Of note, a recent cost-effectiveness analysis among HIV/HCV coinfected patients suggested that IFN-free regimens will be cost-effective if treatment costs were below 109'000 USD, which is now the case in many settings [47]. For the Swiss setting, a recent study suggested that DAA-based therapies were cost-effective even at current prices if a threshold of 100,000 CHF per QALY was assumed [48].

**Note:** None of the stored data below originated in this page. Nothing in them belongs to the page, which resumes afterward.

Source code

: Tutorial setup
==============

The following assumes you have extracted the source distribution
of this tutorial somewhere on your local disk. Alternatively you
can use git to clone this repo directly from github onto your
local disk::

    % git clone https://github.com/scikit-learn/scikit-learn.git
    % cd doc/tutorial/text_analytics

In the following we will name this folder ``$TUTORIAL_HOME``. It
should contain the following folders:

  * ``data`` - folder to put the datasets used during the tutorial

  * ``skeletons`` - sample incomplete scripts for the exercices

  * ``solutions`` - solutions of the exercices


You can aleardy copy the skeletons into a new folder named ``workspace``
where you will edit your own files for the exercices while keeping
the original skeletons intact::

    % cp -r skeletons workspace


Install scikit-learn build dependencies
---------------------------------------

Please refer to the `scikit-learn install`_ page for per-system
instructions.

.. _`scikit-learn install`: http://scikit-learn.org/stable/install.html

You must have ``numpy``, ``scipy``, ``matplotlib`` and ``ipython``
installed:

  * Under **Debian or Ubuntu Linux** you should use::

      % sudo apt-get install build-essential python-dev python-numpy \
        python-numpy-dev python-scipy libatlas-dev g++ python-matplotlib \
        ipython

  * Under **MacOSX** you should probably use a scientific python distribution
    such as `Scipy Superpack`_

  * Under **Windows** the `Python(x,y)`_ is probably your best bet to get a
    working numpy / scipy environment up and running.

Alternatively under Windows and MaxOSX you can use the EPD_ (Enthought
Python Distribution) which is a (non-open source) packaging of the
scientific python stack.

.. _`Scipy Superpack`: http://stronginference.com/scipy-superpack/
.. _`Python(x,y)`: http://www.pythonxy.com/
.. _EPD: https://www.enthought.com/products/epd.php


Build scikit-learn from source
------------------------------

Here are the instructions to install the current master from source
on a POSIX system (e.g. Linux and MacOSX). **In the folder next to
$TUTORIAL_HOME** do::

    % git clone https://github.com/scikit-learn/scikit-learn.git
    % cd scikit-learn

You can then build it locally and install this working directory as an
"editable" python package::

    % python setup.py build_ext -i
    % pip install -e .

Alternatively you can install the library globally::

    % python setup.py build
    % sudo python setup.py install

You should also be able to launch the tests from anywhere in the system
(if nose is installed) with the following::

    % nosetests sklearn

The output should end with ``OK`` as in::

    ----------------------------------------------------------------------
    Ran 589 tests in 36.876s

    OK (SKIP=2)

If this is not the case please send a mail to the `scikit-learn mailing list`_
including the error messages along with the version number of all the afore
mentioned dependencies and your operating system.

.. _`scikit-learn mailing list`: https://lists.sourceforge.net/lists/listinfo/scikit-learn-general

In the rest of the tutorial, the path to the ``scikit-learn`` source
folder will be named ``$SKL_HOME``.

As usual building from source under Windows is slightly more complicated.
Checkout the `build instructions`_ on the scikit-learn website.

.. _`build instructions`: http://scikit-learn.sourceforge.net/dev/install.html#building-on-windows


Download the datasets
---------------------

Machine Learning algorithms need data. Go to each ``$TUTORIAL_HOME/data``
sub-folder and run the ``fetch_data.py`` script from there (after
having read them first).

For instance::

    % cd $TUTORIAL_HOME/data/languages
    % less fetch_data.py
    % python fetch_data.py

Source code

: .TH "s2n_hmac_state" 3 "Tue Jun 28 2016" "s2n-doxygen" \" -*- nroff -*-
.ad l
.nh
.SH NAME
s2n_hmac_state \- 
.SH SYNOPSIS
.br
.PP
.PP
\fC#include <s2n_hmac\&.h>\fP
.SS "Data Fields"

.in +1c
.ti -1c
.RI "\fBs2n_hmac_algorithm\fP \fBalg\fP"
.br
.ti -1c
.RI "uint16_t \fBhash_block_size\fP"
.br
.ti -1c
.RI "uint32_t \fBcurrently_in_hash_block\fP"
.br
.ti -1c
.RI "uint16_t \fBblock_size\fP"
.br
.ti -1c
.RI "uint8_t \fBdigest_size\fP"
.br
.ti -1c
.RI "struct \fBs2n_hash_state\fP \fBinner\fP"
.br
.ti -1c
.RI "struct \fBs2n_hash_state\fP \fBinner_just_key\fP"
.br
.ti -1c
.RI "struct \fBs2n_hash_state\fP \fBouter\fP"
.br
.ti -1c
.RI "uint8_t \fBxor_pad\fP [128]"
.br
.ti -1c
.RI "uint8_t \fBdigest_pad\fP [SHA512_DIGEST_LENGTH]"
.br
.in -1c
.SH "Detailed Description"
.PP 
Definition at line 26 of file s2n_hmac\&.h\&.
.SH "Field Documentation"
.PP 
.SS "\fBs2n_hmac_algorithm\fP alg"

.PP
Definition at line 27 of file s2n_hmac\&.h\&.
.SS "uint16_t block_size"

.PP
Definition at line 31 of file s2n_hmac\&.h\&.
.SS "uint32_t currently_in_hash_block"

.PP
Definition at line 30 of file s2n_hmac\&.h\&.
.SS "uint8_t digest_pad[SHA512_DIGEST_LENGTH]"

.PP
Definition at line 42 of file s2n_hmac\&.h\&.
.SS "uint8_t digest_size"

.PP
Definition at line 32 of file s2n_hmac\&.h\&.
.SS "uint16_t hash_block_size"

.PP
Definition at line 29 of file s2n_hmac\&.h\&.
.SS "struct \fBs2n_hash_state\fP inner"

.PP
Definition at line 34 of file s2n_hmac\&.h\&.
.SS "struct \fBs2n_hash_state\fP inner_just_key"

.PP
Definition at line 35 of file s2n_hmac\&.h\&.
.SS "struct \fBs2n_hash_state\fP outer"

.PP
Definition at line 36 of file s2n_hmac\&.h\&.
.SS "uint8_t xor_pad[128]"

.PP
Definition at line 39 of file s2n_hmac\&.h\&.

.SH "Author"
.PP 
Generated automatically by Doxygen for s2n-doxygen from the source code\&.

Another study published in 2015 demonstrated that cost-effectiveness is highly sensitive to drug prices and that treating patients in F0 would be cost-effective if treatment costs were below 50'000 USD [49]. A recent study [50] showed that the life-expectancy of HCV-monoinfected individuals who had been successfully treated in an advanced liver-disease stage was comparable to that of the general population. The apparent inconsistency between this finding and our results can be explained by the differences between the cohorts, including different patient characteristics and very different follow-up times. The median follow-up time in that study was 8.4 years, while we make predictions over a life-time. In fact, when we simulated a cohort of individuals cured in an advanced stage of the disease, our model predicted a very low percentage (1.2%) of liver-related deaths after 8.4 years of follow-up (see appendix). A recent meta-analysis [10] estimated a 5-year risk of HCC after SVR of 2.9% in the overall population, and 5.3% among cirrhotic individuals.
Strengths and limitations
Our study was strengthened by our access to observed data from a large and nationally representative cohort of PWLH. Data were collected prospectively during regular follow-up visits and include detailed demographic, clinical and laboratory data on HIV and HCV infections. The individual-based design of our model enabled us to exploit this detailed information. The use of the R package 'gems' allowed us to model time-dependant transition rates for spontaneous HCV clearance and treatment success. The very flexible structure of the model also allowed us to adapt parameters quickly as new data became available.
Implications of Findings
Deferring HCV therapy until advanced liver fibrosis is established may increase the percentage of liver-related complications in people who have multiple risk factors for liver disease progression, such as HIV-coinfected MSM. Our model predicts that the time individuals spend with replicating HCV can be greatly shortened by early treatment. This may decrease further HCV transmissions in those with high-risk behavior. Both findings support arguments that HCV therapy should be accessible to everyone at an early stage. To make this affordable for health insurances and governments, the costs for DAA drugs need to be lowered substantially. Our findings support current recommendations to start HCV treatment irrespective of fibrosis stage in those with risk factors for accelerated fibrosis progression including HIV-coinfected MSM, and in persons at elevated risk of HCV transmission [26].